과제 안내:
자료의 첫 줄부터 "Mandala Yarn Baby Blanket Pattern"가 들어 있는 줄까지 그 줄을 포함하여 한 글자도 바꾸지 말고 그대로 옮겨 적으세요.

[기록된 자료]
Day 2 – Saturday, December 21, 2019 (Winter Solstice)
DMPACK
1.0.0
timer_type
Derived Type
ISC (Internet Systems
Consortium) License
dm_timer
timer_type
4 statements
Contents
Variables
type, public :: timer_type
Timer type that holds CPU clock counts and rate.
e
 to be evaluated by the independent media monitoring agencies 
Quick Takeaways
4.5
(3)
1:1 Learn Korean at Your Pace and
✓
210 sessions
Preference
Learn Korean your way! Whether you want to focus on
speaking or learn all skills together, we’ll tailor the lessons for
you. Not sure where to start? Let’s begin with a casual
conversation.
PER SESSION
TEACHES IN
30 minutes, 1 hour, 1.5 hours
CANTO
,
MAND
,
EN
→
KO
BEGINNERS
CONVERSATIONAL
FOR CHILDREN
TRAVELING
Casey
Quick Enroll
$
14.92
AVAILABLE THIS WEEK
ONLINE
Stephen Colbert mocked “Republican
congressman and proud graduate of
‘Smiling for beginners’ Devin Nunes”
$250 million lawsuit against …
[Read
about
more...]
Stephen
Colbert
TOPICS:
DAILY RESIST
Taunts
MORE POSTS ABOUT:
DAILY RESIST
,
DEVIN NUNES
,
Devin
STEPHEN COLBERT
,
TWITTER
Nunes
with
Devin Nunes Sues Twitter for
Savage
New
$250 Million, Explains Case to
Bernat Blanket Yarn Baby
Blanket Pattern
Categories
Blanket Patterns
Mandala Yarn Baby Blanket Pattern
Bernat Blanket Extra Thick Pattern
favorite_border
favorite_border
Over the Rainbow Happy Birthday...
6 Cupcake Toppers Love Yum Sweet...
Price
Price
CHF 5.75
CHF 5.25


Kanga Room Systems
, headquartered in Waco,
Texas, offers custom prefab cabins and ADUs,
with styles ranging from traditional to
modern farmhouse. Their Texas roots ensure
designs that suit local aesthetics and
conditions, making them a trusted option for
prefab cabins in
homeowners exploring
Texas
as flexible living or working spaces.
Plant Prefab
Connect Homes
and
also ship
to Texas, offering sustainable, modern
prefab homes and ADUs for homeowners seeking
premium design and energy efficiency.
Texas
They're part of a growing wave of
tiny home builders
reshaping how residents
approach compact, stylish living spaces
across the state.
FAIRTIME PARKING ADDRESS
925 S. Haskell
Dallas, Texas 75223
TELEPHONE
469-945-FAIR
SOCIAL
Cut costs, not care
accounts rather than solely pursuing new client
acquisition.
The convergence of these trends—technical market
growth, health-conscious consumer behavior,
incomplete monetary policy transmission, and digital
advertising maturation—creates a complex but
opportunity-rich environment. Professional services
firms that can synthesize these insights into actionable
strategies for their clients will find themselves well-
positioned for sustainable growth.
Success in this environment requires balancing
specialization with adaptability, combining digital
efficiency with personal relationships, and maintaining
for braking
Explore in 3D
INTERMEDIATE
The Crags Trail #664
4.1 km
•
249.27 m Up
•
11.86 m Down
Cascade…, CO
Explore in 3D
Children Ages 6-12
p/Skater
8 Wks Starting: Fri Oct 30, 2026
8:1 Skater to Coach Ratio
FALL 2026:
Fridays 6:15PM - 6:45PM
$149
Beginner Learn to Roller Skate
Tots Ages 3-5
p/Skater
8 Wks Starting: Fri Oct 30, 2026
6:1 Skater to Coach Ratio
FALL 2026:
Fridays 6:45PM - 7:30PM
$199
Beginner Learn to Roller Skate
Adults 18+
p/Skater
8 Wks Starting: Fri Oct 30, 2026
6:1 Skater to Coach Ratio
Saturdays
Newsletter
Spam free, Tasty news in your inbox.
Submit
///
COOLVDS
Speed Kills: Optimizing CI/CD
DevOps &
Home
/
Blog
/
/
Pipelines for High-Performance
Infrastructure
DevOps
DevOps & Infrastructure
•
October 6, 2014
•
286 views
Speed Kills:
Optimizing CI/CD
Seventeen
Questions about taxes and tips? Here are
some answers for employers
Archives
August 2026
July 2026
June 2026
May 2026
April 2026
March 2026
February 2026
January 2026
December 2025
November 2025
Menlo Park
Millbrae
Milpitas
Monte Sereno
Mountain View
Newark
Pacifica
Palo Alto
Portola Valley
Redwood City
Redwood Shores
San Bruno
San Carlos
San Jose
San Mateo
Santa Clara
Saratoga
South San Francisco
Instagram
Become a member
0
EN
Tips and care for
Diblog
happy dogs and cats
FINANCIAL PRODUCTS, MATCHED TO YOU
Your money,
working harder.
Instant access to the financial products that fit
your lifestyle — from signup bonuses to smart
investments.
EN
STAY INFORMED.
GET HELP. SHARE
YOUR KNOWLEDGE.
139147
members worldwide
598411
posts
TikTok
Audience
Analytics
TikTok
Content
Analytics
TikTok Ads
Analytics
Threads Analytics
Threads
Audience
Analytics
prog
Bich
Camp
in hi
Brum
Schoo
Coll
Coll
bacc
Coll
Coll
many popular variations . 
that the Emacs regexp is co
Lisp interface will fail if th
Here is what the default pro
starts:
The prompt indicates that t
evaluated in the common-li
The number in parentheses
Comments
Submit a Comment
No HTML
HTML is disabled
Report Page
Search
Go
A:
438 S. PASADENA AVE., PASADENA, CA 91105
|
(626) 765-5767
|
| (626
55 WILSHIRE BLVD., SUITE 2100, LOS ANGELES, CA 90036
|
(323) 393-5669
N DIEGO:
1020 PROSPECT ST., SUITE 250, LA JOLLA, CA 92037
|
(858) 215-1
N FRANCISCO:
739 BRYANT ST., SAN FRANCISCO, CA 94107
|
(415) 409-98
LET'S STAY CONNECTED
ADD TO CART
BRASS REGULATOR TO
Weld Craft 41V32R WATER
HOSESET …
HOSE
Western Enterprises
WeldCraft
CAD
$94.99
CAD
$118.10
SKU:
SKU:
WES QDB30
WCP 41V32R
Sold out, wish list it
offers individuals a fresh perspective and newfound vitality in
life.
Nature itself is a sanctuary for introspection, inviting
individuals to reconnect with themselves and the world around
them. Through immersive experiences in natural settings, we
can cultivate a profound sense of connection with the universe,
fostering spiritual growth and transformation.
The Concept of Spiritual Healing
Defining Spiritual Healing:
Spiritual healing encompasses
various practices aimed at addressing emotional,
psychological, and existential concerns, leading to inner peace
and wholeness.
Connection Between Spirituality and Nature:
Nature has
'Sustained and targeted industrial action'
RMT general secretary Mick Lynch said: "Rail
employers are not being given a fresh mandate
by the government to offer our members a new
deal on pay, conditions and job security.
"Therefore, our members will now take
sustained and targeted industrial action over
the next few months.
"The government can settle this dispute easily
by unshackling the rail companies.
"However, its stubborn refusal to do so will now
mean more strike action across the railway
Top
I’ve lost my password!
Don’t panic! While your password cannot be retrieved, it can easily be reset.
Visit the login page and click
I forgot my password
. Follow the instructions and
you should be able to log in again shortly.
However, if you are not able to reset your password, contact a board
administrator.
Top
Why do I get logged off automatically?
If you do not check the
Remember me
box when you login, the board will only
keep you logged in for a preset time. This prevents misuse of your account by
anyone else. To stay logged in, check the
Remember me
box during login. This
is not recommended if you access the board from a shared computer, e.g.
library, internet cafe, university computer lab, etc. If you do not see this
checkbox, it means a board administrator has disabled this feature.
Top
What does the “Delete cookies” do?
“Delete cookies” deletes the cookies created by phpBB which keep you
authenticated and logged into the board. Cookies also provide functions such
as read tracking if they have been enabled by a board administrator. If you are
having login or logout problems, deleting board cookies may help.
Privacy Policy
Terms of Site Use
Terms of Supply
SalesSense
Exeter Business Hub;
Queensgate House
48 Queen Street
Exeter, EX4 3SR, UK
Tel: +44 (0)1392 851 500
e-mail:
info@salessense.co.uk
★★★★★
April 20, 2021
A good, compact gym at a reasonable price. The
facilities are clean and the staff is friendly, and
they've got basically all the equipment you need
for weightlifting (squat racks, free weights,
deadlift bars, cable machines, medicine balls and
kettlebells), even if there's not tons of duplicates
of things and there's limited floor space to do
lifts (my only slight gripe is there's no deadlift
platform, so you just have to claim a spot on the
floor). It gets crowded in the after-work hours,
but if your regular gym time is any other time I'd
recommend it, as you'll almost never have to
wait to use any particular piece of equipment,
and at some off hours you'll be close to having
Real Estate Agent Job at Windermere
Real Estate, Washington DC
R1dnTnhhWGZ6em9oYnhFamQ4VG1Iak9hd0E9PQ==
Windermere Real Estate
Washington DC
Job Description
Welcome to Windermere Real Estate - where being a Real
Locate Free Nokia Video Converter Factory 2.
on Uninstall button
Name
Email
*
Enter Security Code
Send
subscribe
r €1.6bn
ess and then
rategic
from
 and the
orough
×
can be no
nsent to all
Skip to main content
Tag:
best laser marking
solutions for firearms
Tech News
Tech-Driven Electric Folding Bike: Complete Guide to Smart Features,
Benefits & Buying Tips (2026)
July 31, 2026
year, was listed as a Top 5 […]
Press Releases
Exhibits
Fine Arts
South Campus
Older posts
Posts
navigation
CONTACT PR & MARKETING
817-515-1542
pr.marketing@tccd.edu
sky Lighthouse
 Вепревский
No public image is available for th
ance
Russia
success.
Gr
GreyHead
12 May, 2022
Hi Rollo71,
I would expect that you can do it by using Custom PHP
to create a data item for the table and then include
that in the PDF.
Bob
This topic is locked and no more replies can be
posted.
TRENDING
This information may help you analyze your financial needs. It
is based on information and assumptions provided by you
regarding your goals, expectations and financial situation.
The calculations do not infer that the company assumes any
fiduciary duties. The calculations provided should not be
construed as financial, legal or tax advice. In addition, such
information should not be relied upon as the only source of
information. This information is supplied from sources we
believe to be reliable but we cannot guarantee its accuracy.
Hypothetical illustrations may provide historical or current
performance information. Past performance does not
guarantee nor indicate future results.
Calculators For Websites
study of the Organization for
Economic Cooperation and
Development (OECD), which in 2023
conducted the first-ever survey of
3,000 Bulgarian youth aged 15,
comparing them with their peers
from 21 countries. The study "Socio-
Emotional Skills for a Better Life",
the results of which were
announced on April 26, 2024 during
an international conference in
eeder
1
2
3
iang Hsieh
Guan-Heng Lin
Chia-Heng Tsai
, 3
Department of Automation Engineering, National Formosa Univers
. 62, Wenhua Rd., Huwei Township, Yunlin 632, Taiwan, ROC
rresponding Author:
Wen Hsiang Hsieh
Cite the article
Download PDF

실습 결과:
Day 2 – Saturday, December 21, 2019 (Winter Solstice)
DMPACK
1.0.0
timer_type
Derived Type
ISC (Internet Systems
Consortium) License
dm_timer
timer_type
4 statements
Contents
Variables
type, public :: timer_type
Timer type that holds CPU clock counts and rate.
e
 to be evaluated by the independent media monitoring agencies 
Quick Takeaways
4.5
(3)
1:1 Learn Korean at Your Pace and
✓
210 sessions
Preference
Learn Korean your way! Whether you want to focus on
speaking or learn all skills together, we’ll tailor the lessons for
you. Not sure where to start? Let’s begin with a casual
conversation.
PER SESSION
TEACHES IN
30 minutes, 1 hour, 1.5 hours
CANTO
,
MAND
,
EN
→
KO
BEGINNERS
CONVERSATIONAL
FOR CHILDREN
TRAVELING
Casey
Quick Enroll
$
14.92
AVAILABLE THIS WEEK
ONLINE
Stephen Colbert mocked “Republican
congressman and proud graduate of
‘Smiling for beginners’ Devin Nunes”
$250 million lawsuit against …
[Read
about
more...]
Stephen
Colbert
TOPICS:
DAILY RESIST
Taunts
MORE POSTS ABOUT:
DAILY RESIST
,
DEVIN NUNES
,
Devin
STEPHEN COLBERT
,
TWITTER
Nunes
with
Devin Nunes Sues Twitter for
Savage
New
$250 Million, Explains Case to
Bernat Blanket Yarn Baby
Blanket Pattern
Categories
Blanket Patterns
Mandala Yarn Baby Blanket Pattern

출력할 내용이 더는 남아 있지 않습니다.